Un très-petit nombre d’hommes examine ; mais l’esprit de parti, l’envie de se faire valoir les préoccupe. Un grand homme[2], parmi nous, n’a été chrétien que parce qu’il était ennemi de Collins ; notre Whiston[3] n’était chrétien que parce qu’il était arien. Grotius ne voulait que confondre les gomaristes. Bossuet soutint le papisme contre Claude, qui combattait pour la secte calviniste. Dans les premiers siècles, les ariens combattaient contre les athanasiens. L’empereur Julien et son parti combattaient contre ces deux sectes ; et le reste de la terre contre les chrétiens, qui disputaient avec les juifs. À qui croire ? il faut donc examiner : c’est un devoir que personne ne révoque en doute. Un homme qui reçoit sa religion sans examen ne diffère pas d’un bœuf qu’on attelle.

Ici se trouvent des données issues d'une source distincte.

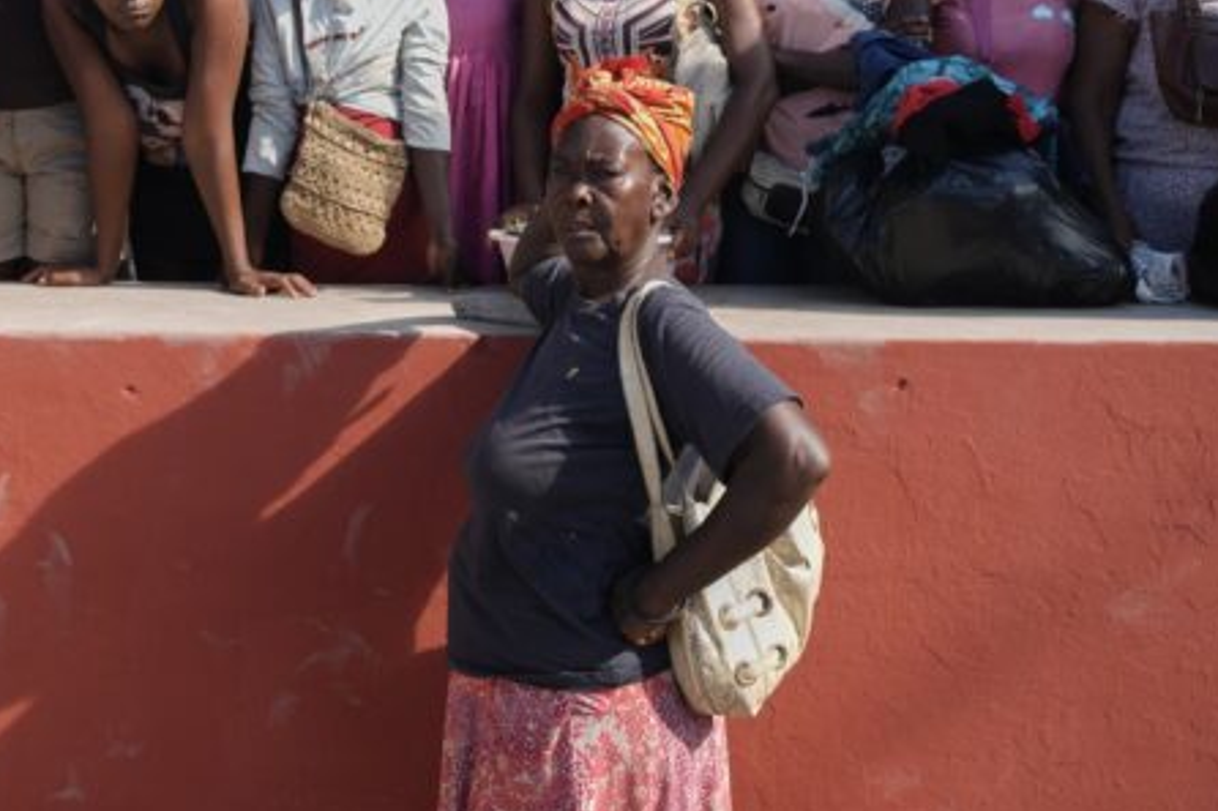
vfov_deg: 24.1
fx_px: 1894
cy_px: 274
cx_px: 404
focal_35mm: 56
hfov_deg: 35.3
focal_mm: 39
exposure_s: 1/250
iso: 80
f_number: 4
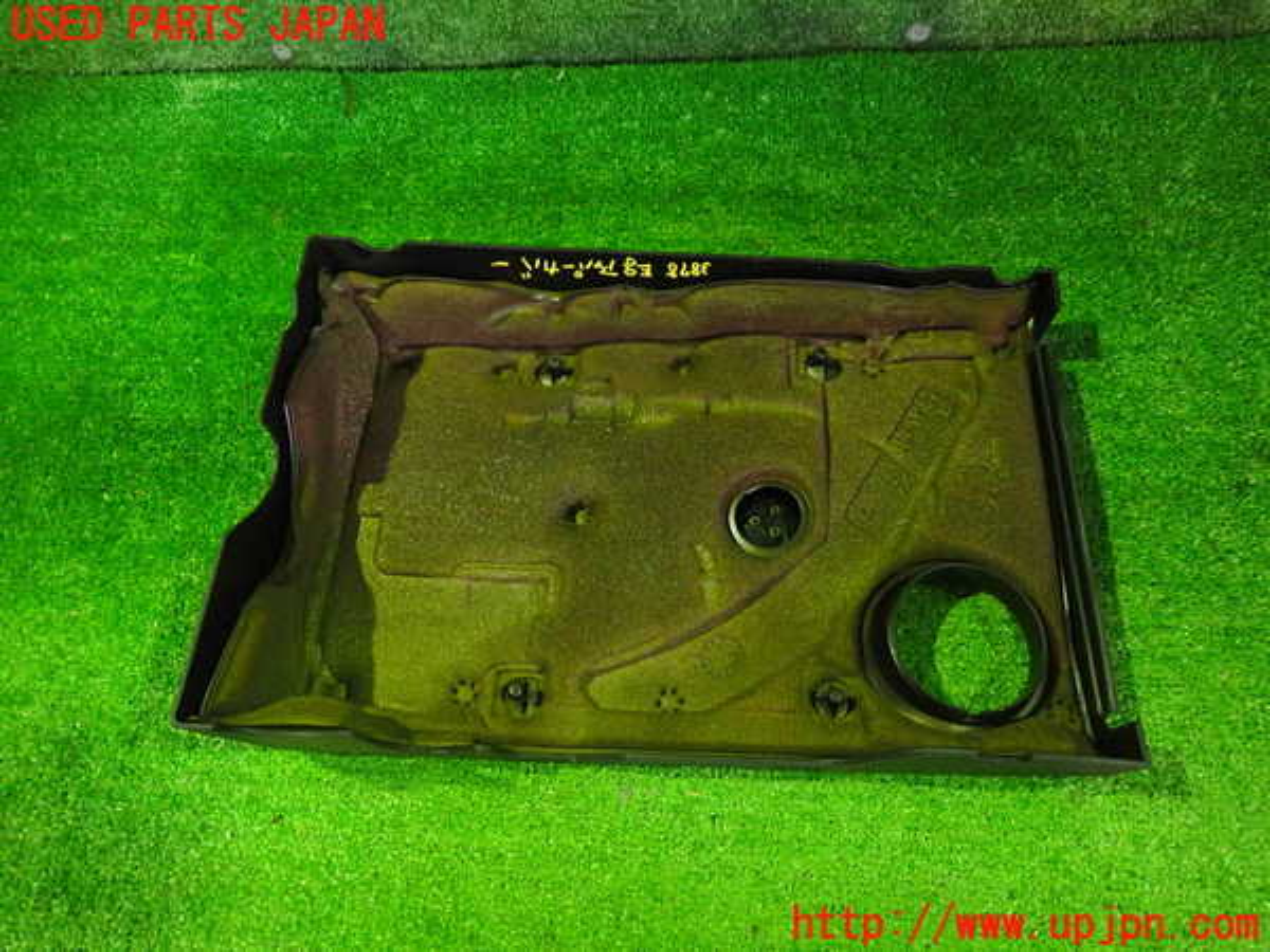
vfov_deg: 54.9
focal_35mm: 25
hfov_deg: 69.4
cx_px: 635
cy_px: 476
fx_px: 917
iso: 800
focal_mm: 4.5
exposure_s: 1/25
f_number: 2
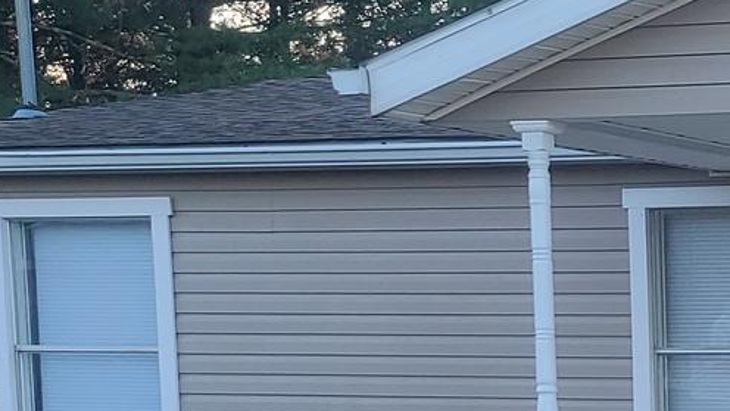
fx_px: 2265
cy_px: 595
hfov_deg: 16.8
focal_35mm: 117
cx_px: 1063
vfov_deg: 10.1
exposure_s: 1/148
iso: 40
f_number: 1.8
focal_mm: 5.4
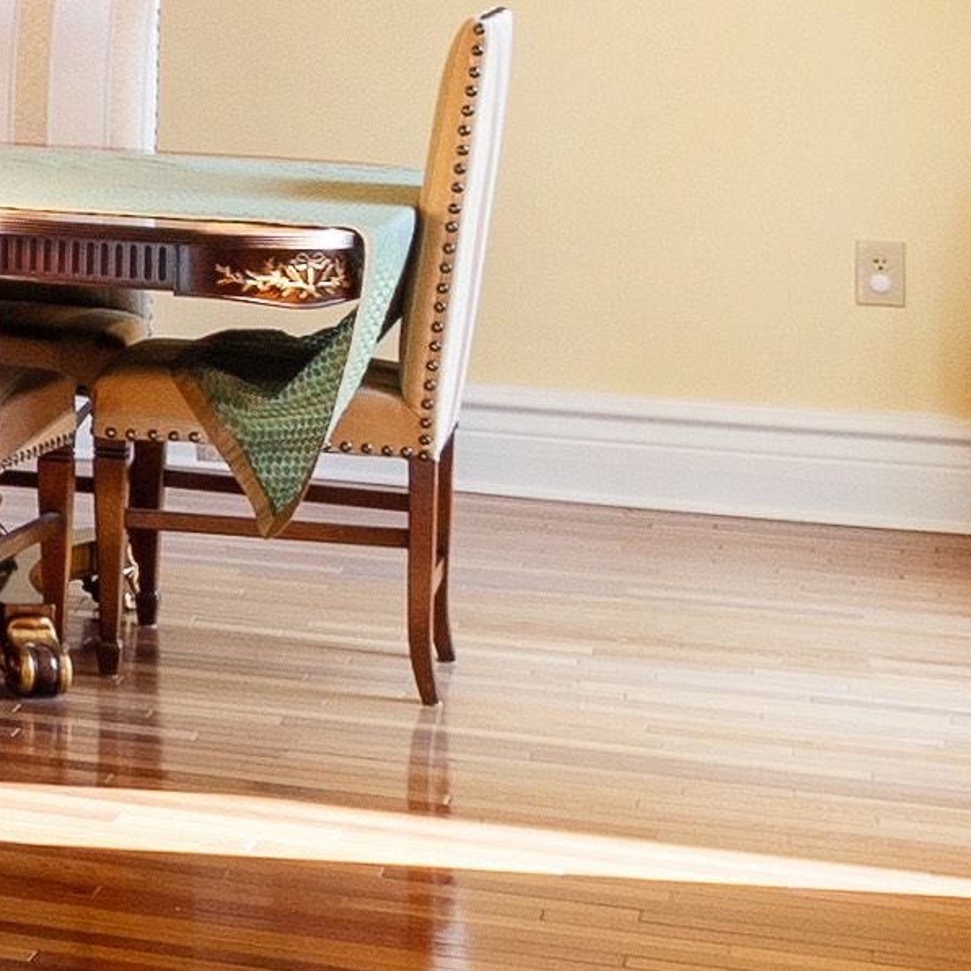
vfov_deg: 14.1
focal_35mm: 119
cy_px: -261
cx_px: -1365
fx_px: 3777
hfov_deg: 11.9
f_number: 8
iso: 100
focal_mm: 10
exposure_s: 1/8
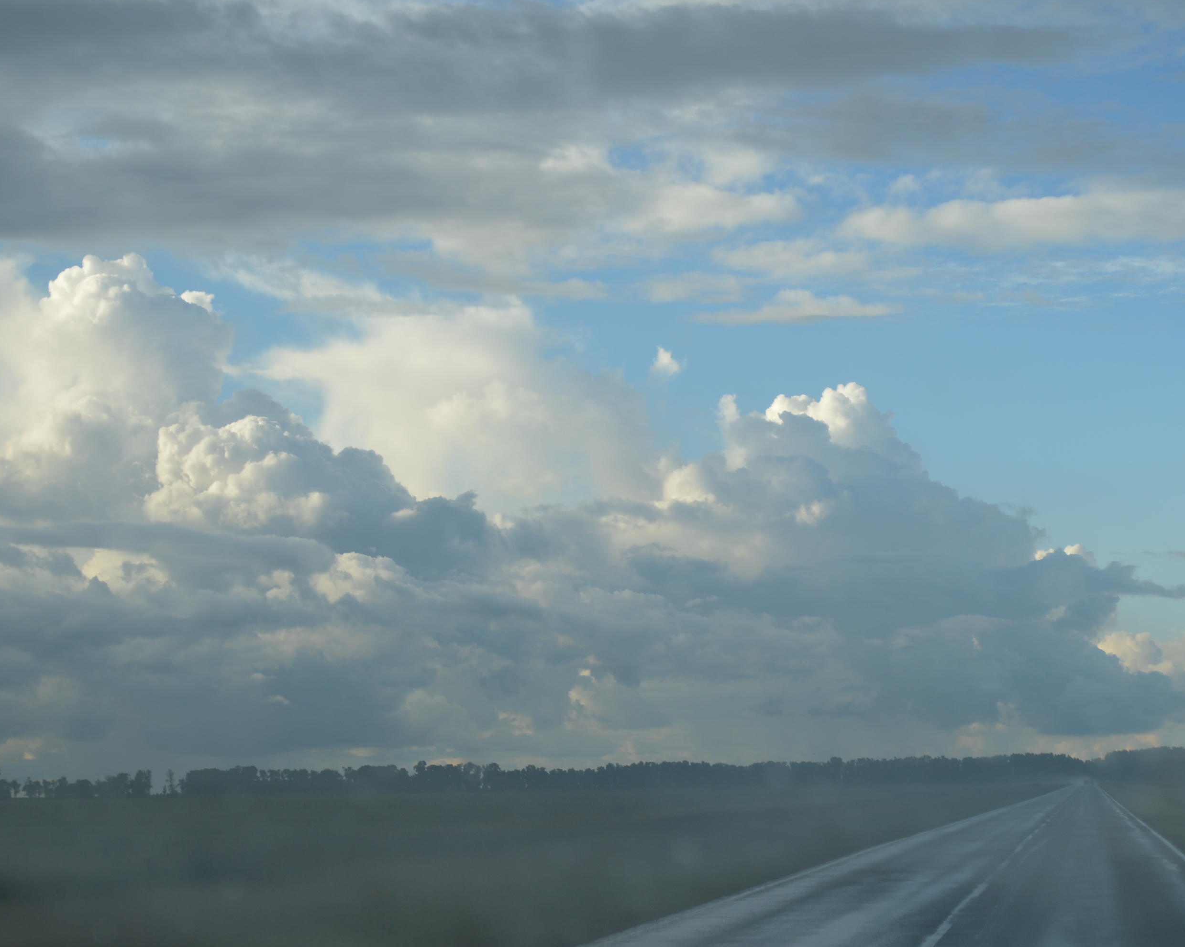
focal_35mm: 82
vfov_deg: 18.7
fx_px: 2876
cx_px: 692
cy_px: 473
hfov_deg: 23.3
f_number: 7.1
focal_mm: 48
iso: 100
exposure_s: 1/200
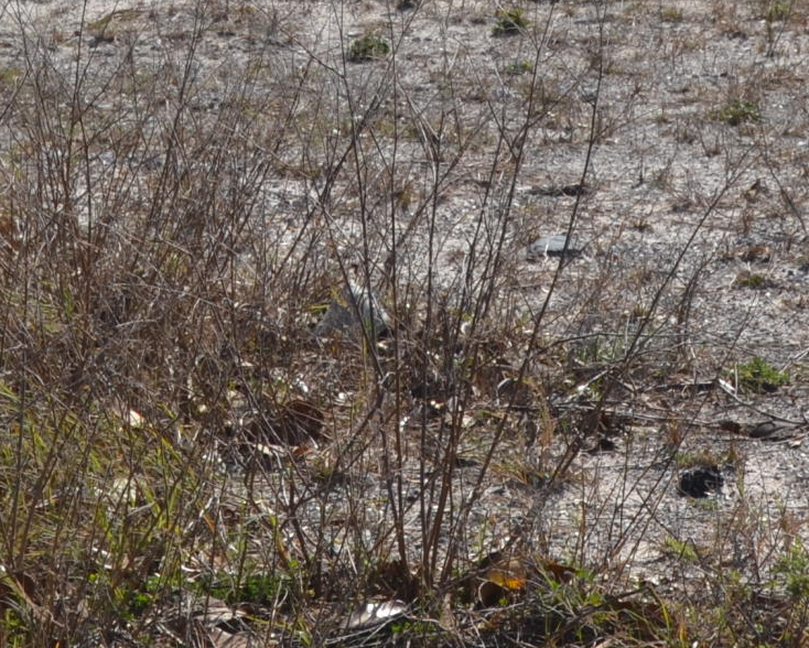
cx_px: 302
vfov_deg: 10.7
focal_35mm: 138
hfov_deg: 13.9
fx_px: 3306
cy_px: -401
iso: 100
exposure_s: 1/320
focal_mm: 24
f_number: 9
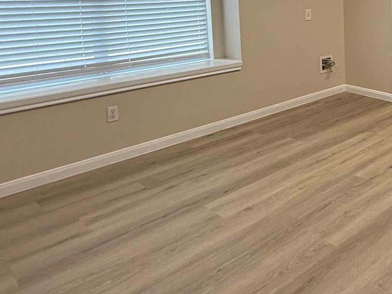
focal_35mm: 35
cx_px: 392
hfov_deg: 44.7
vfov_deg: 37.8
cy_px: 25
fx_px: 396
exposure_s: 1/60
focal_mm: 2.22
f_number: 2.2
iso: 200
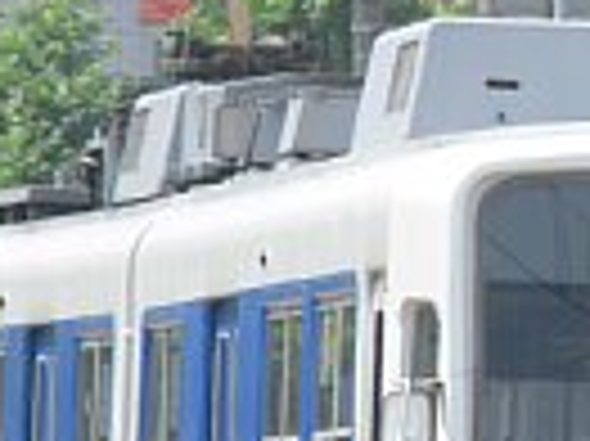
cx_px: 590
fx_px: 21831
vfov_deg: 1.2
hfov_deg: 1.5
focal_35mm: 1282
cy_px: 464
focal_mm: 88.8
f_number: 5.6
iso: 80
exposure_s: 1/200
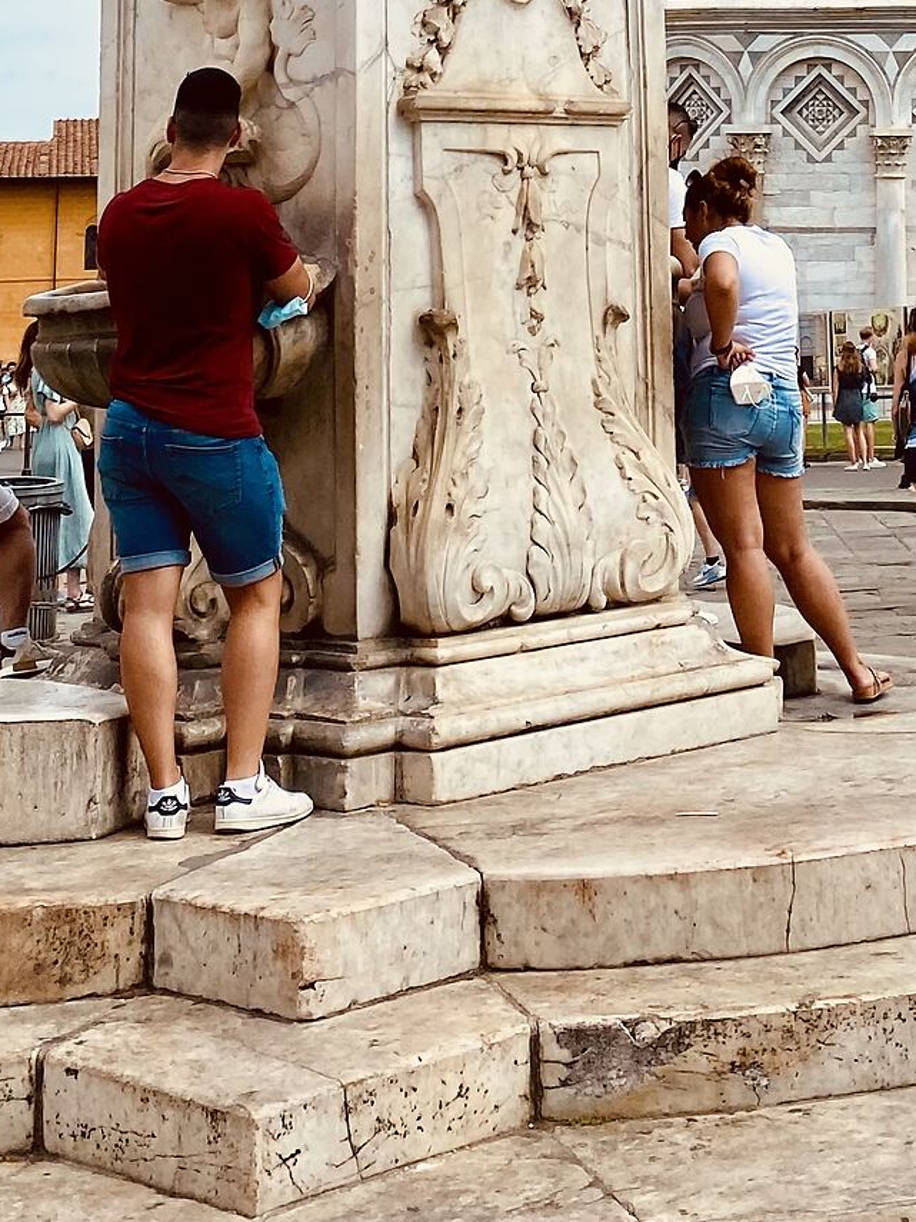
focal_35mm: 73
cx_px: 793
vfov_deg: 24.4
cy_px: -207
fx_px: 2576
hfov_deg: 19.8
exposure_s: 1/4115
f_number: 1.8
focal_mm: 4.25
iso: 32
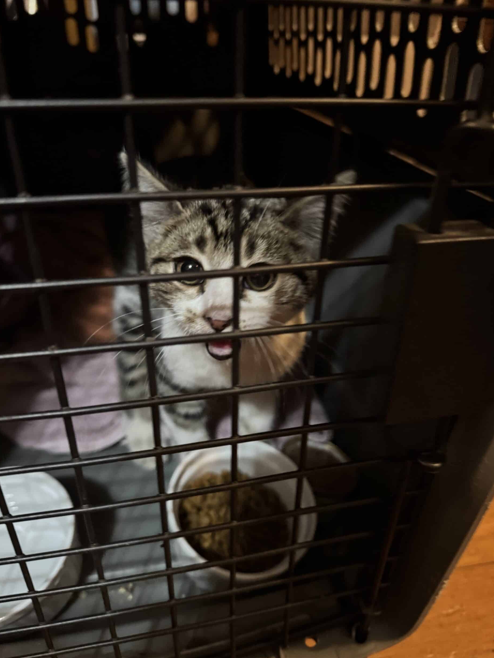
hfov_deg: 54.9
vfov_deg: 69.4
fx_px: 476
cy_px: 334
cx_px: 255
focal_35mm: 25
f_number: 1.78
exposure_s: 1/30
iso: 1600
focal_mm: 6.76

Cette multitude prodigieuse de sectes dans le christianisme forme déjà une grande présomption que toutes sont des systèmes d’erreur. L’homme sage se dit à lui-même : Si Dieu avait voulu me faire connaître son culte, c’est que ce culte serait nécessaire à notre espèce. S’il était nécessaire, il nous l’aurait donné à tous lui-même, comme il a donné à tous deux yeux et une bouche. Il serait partout uniforme, puisque les choses nécessaires à tous les

  1. Non ; milord Bolingbroke va trop loin : on vit et on meurt comme on veut chez nous. Il n’y a que les lâches et les superstitieux qui envoient chercher un prêtre. Et ce prêtre se moque d’eux. Il sait bien qu’il n’est pas ambassadeur de Dieu auprès des moribonds.

    Mais, dans les pays papistes, il faut qu’au troisième accès de fièvre on vienne vous effrayer en cérémonie, qu’on déploie devant vous tout l’attirail d’une extrême-onction et tous les étendards de la mort. On vous apporte le Dieu des papistes escorté de six flambeaux. Tous les gueux ont le droit d’entrer dans votre chambre ; plus on met d’appareil à cette pompe lugubre, plus le bas clergé y gagne. Il vous prononce votre sentence, et va boire au cabaret les épices du procès. Les esprits faibles sont si frappés de l’horreur de cette cérémonie que plusieurs en meurent. Je sais que M. Falconet, un des médecins du roi de France, ayant vu une de ses malades tourner à la mort au seul spectacle de son extrême-onction, déclara au roi qu’il ne ferait jamais plus administrer les sacrements à personne. (Note de Voltaire, 1771.)

  2. Je crois que Voltaire veut ici parler de Samuel Clarke (né en 1675, mort en 1729), qui a publié une réfutation de l’ouvrage de Collins sur la liberté de l’homme. (B.)
  3. Guillaume Whiston, né en 1667, mort en 1752. Il vivait encore à la date où l’Examen important est censé avoir été composé.